Я тяжко вздохнула и первой отвела глаза, боясь, что мои невеселые мысли придут к восьмилетнему мальчишке слишком рано. И слишком рано перевернут его жизнь с ног на голову, лишат бесшабашной юности точно так же, как лишили его беззаботного детства. Конечно, не вина Зиты, что все так получилось. Не вина Велиха, что он не смог этого остановить. Разумеется, не вина Леха, что вовремя не распознал. И уж конечно, не вина Брегола — за то, что придется потом оправдываться перед нанятым им вчера магом, а потом все равно когда-нибудь вести необычного внука к кому-то из них на обучение. Вопрос в другом: а не стало ли мое присутствие тем недобрым фактором, который и вызвал эту лавину?
Может, не зря я всю жизнь сторонюсь людей?
— Не вини себя, Трис, — вдруг шепнул проницательный Беллри. Оказывается, наблюдал за мной все это время и правильно распознал мое подавленное настроение. — Ты не виновата. Рано или поздно он осознал бы себя. Но ты помогла ему не сорваться, когда он был уже на грани. Позволила понять. Остановила, не дав шагнуть в пропасть.
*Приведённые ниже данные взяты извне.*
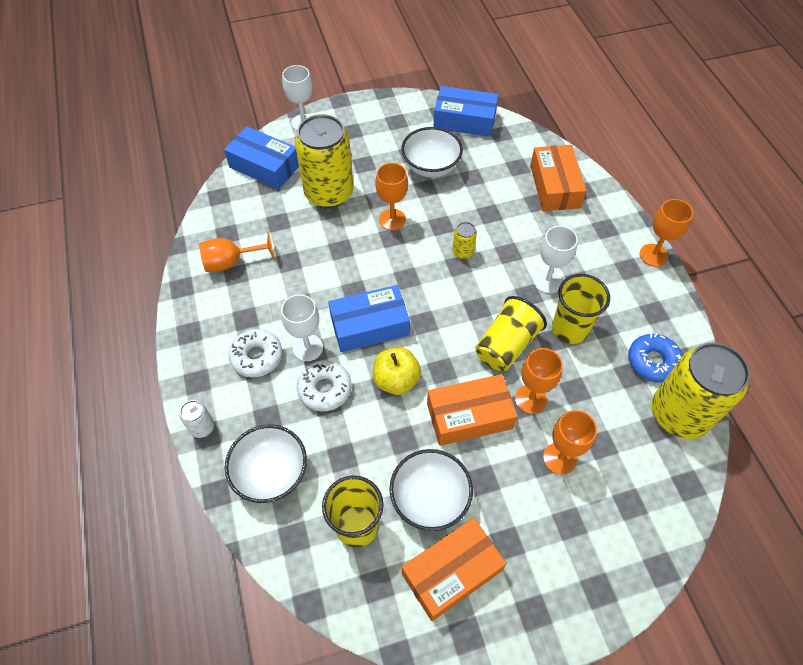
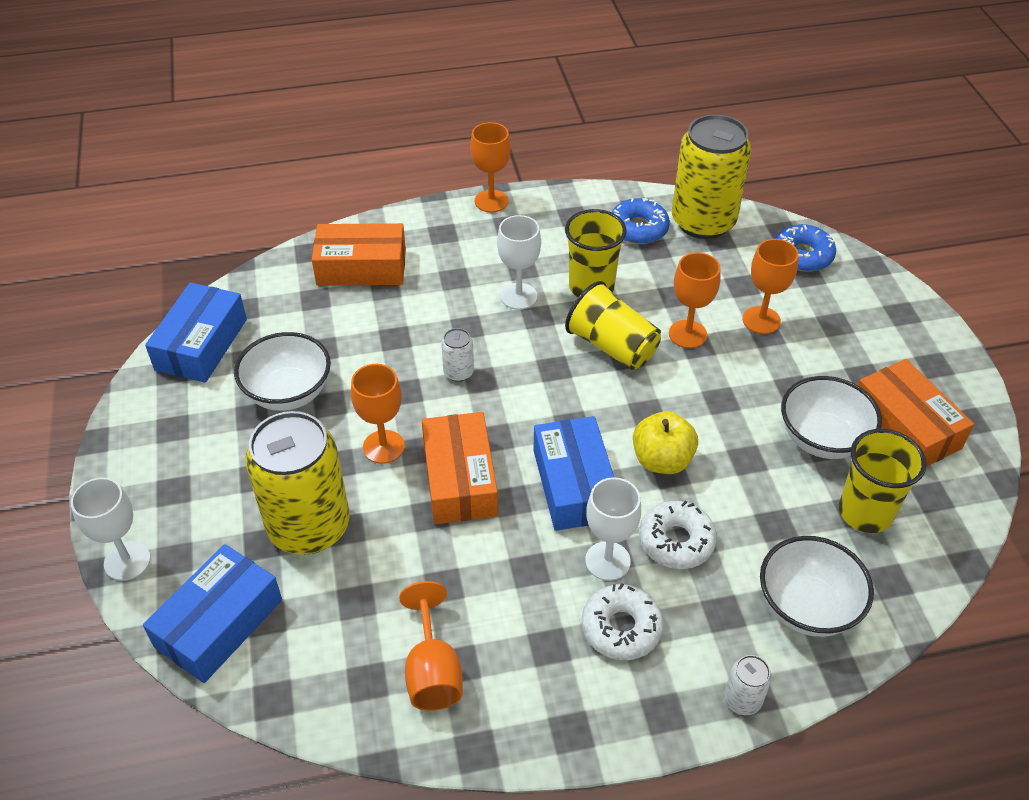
camera: 85 degrees left, 10 degrees down
orange box [427,374,518,446] -> orange box moved to [422,412,498,524]
yellow can [452,222,477,259] -> white can [441,328,474,382]
none -> blue donut [775,224,836,272]

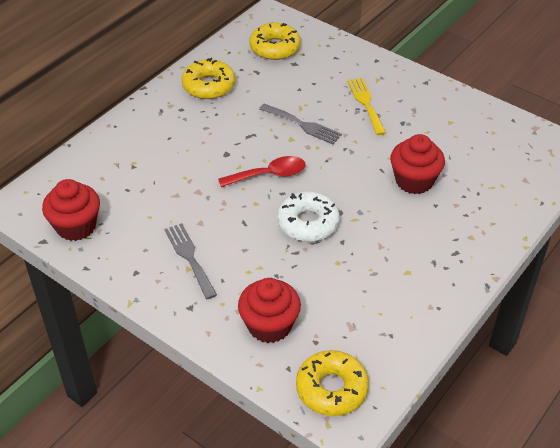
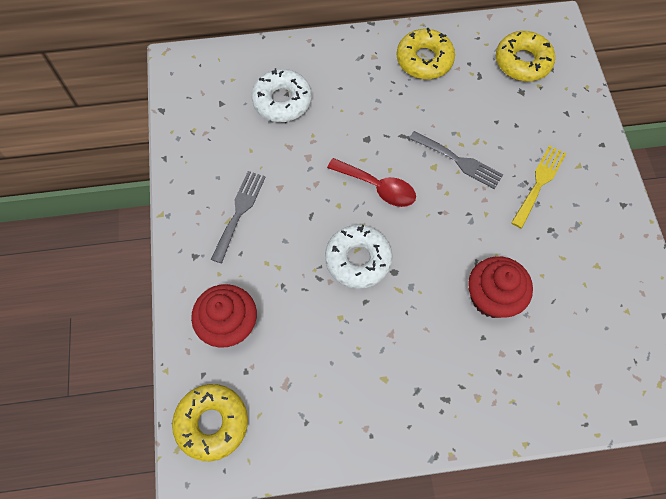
camera: 45 degrees right, 20 degrees up
red cupcake [42,179,100,241] -> none
grey fork [259,104,342,145] -> grey fork turned 45 degrees counterclockwise [409,131,503,189]
none -> white donut [252,68,312,122]

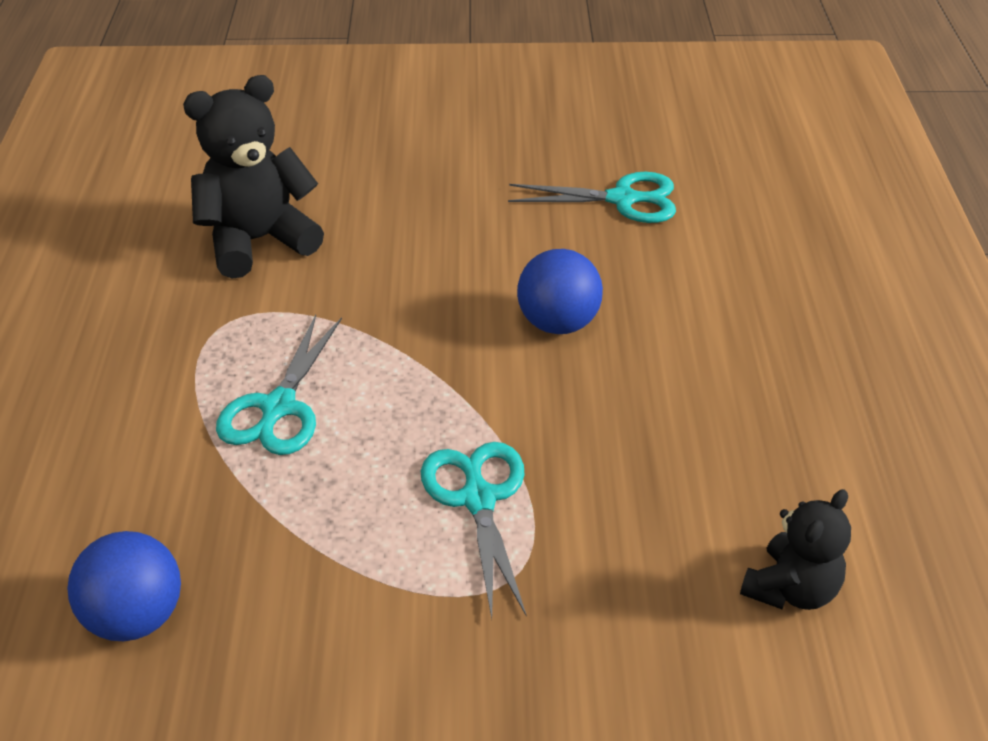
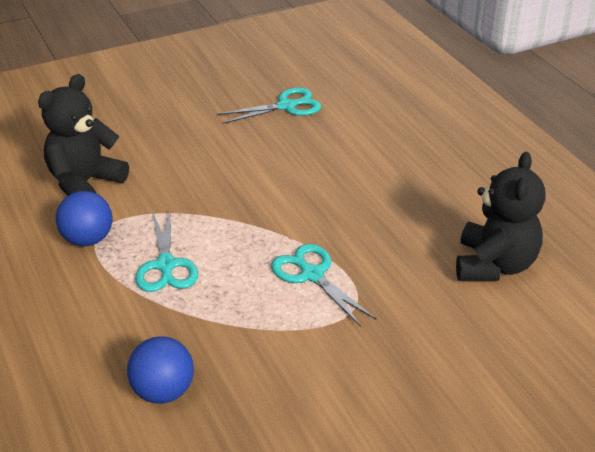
camera: 25 degrees left, 5 degrees down
blue ball [517,249,603,334] -> blue ball moved to [56,191,113,246]
black teddy bear [740,489,851,610] -> black teddy bear [456,152,546,281], size x1.65

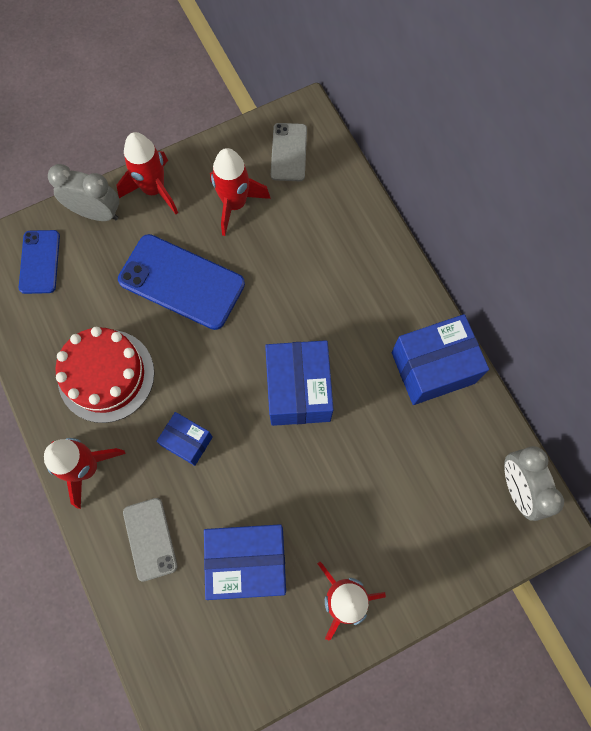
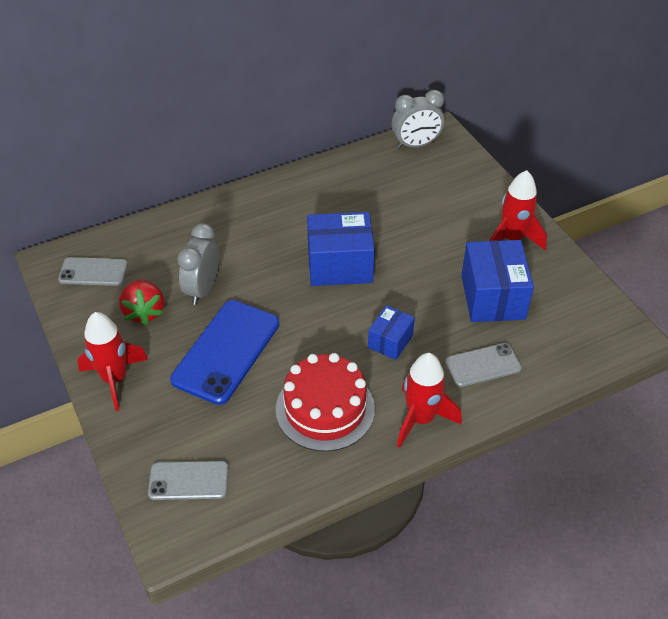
camera: 90 degrees left, 25 degrees down
blue phone [19,230,60,294] -> grey phone [148,461,228,500]
grey clock [48,164,119,221] -> grey clock moved to [177,223,219,305]
red rocket [210,148,271,236] -> red strawberry [119,279,164,325]
blue box [392,314,489,405] -> none

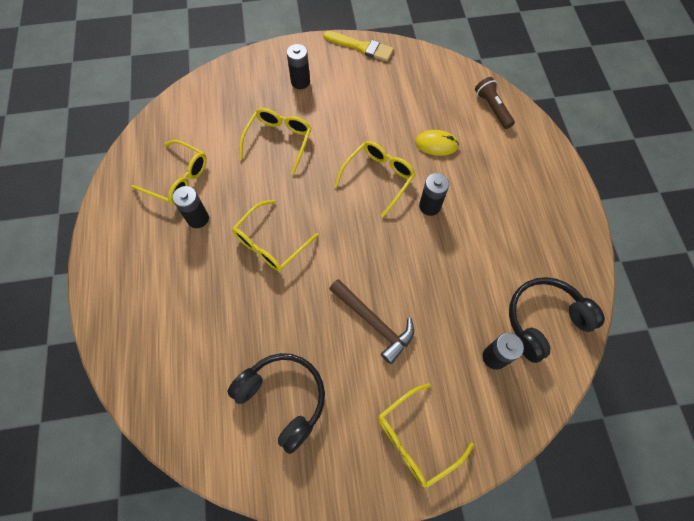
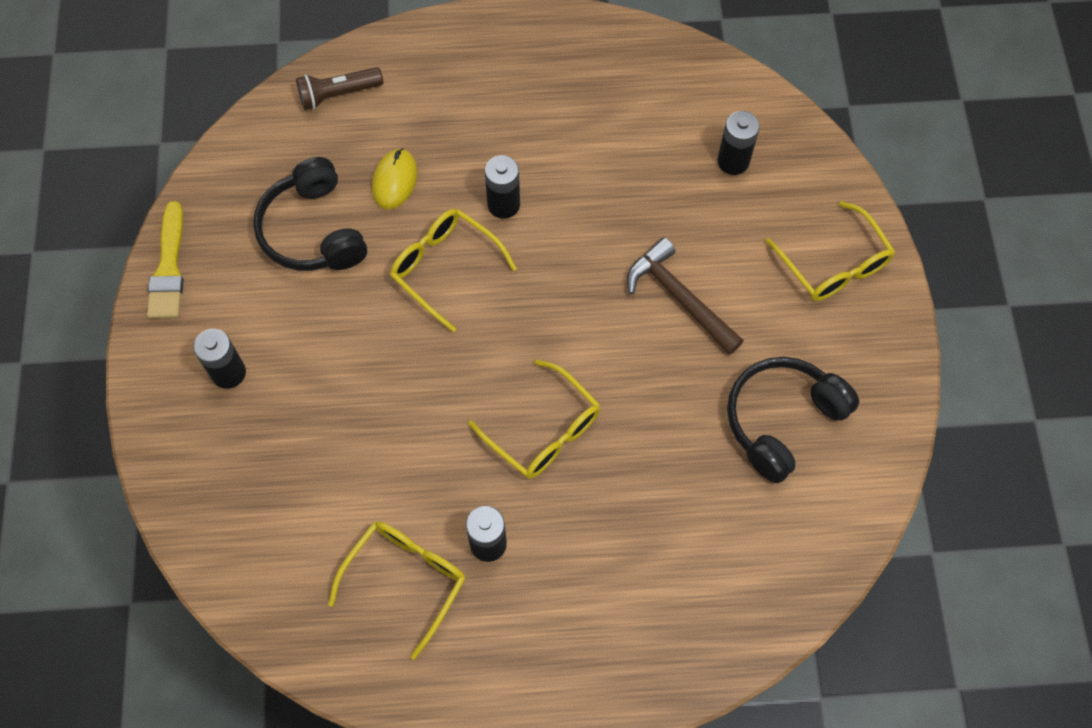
camera: 85 degrees left, 0 degrees up
yellow glasses [239,108,312,175] -> none
yellow brush [323,31,394,62] -> yellow brush turned 150 degrees clockwise [147,201,184,319]
brown hammer [329,279,414,364] -> brown hammer turned 90 degrees counterclockwise [627,237,744,355]
black headphones [509,277,605,363] -> black headphones moved to [253,157,367,271]

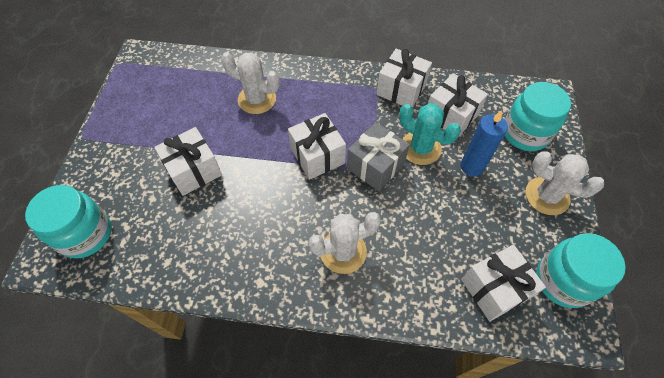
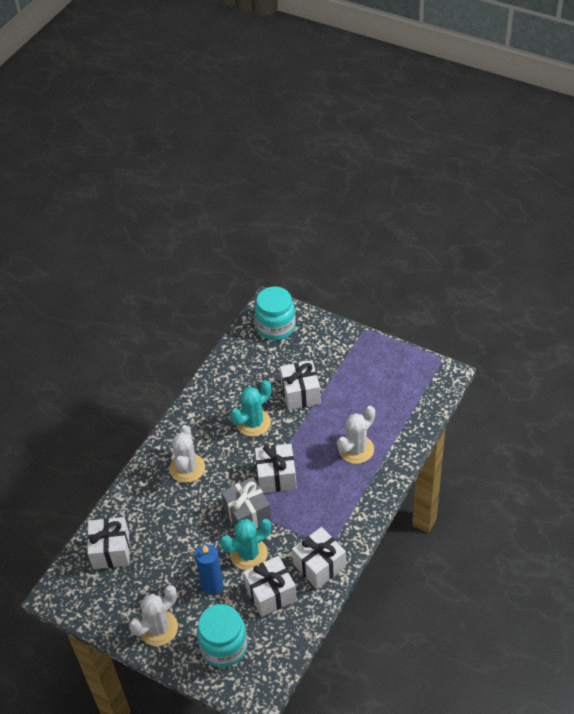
camera: 115 degrees right, 10 degrees down
turquoise jar [536,233,626,308] -> none
none -> turquoise cactus [230,380,271,437]

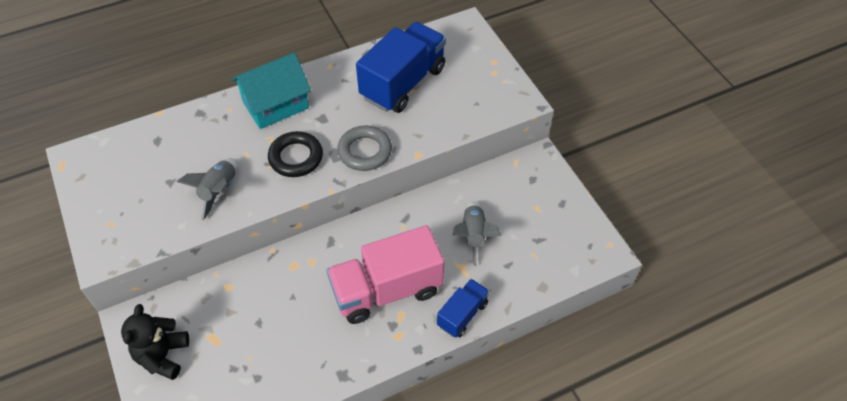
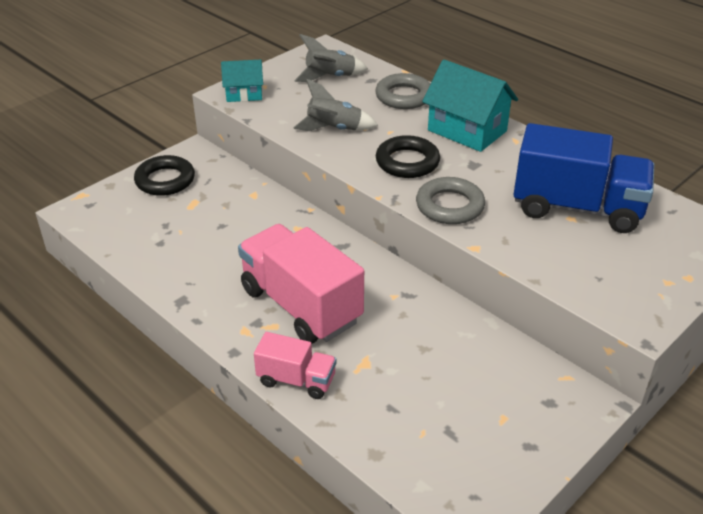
camera: 70 degrees right, 15 degrees down
black teddy bear [121,304,189,380] -> black ring [134,155,195,196]
blue truck [437,279,489,338] -> pink truck [254,332,336,399]
grey rocket [453,202,501,266] -> grey rocket moved to [294,34,368,82]
none -> turquoise house [221,60,263,102]
none -> grey ring [375,73,431,109]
— Да? — мрачно покосилась я. — Его-то, может, и остановила. А кто остановит меня?
Эльф непонимающе моргнул.
— Тебя? Зачем?
Я глубоко вздохнула и пристально взглянула в его красивое, полное недоумения лицо. Такое ровное, гладкое, поразительно гармоничное. Такое совершенное, что просто дух захватывает, но, одновременно, неуловимо напоминающее мне Рума… того настоящего, живого Рума, которого я недавно видела во сне — печального серокожего великана, в котором так трудно было признать прежнего болтливого ворчуна. А еще оно напоминало мое собственное лицо, мелькнувшее недавно в отражении, то самое, в котором, как мне тогда показалось, тоже есть эта странная, неповторимая мелодия жизни.
— Как это возможно? — беззвучно шепнула я, неверяще изучая смутно знакомые черты. — Как? И почему все это происходит со мной?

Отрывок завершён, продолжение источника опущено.